The possibility of a Mayweather-Pacquiao fight has been been hanging over the boxing world like an idle zeppelin for over half a decade, but over the first few weeks of 2015 it seems to have been edging ever closer to realization, and an article on rappler.com by Ryan Songalia appears to be the latest indicator of this.
Manny Pacquiao (57-5-2, 38 KOs) made an appearance on “The Today Show” on January 16th to promote a documentary detailing his career, and inevitably ended up talking about the latest incarnation of negotiations between his representatives and those of Floyd Mayweather Jr. (47-0, 26 KOs).
The proposed date is May 2nd and the venue is the MGM Grand in Las Vegas, Nevada, both hallmarks of a Mayweather event. This would seem to indicate that Pacquiao is the one making concessions in order to bring talks to their conclusion, and he didn’t mind highlighting this to everyone watching.
“My promoter and I, we agreed to all that [Mayweather] wants. We’re just waiting for the signed contracts to make it happen. I think it’s time for him to say yes because of the calling of the fans. Not me; the fans want it all over the world.”
It’s very nice of Pacquiao to point the finger at Mayweather like that, especially when he had access to a forum such as “The Today Show” which is sure to reach a massive audience. The reality of the situation is that both men have been aware of the public clamoring over this fight for years and neither has made adequate strides to make it happen until now. Most likely there is blame on all sides.

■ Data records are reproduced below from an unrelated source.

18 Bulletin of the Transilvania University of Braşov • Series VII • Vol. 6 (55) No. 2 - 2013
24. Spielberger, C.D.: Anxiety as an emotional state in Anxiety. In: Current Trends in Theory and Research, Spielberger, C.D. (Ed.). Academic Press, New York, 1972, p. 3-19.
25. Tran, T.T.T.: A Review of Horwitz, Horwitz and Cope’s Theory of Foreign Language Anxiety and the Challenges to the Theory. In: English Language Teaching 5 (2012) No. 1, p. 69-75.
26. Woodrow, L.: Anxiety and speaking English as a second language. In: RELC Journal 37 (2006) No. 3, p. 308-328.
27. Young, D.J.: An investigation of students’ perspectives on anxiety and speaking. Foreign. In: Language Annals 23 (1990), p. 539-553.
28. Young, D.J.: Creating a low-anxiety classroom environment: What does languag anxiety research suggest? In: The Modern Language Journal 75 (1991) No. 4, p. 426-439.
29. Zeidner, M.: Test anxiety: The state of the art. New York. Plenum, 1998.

Personal terms aside, one of the major obstacles to overcome in making a match like this is that Pacquiao and Mayweather are contracted to HBO and Showtime respectively, two television networks that are direct competitors in every aspect of their business. However, if the two companies should temporarily align for the sake of the common good it would not be a move without precedent, as Songalia points out they did it for Lennox Lewis vs. Mike Tyson thirteen years ago.
Showtime sports executives vice president Stephen Espinoza was available for comment and ready to spout the vague rhetoric that generally accompanies a significant event like this.
“What I can say is that we are in discussions and we are making progress. We’ve got a long way to go and significant issues to overcome. But we’re making meaningful progress, and we’ll continue to work at it.”
Nobody can say with any degree of certainty what exactly is causing proceedings to stutter at this point though there are undoubtedly fans of each man casting blame over to the opposite side. We should all just be happy that talks between the two camps are ongoing and not frozen in some hellish limbo where both fighters occupy their time with less meaningful opposition. By all indications it is nearly here.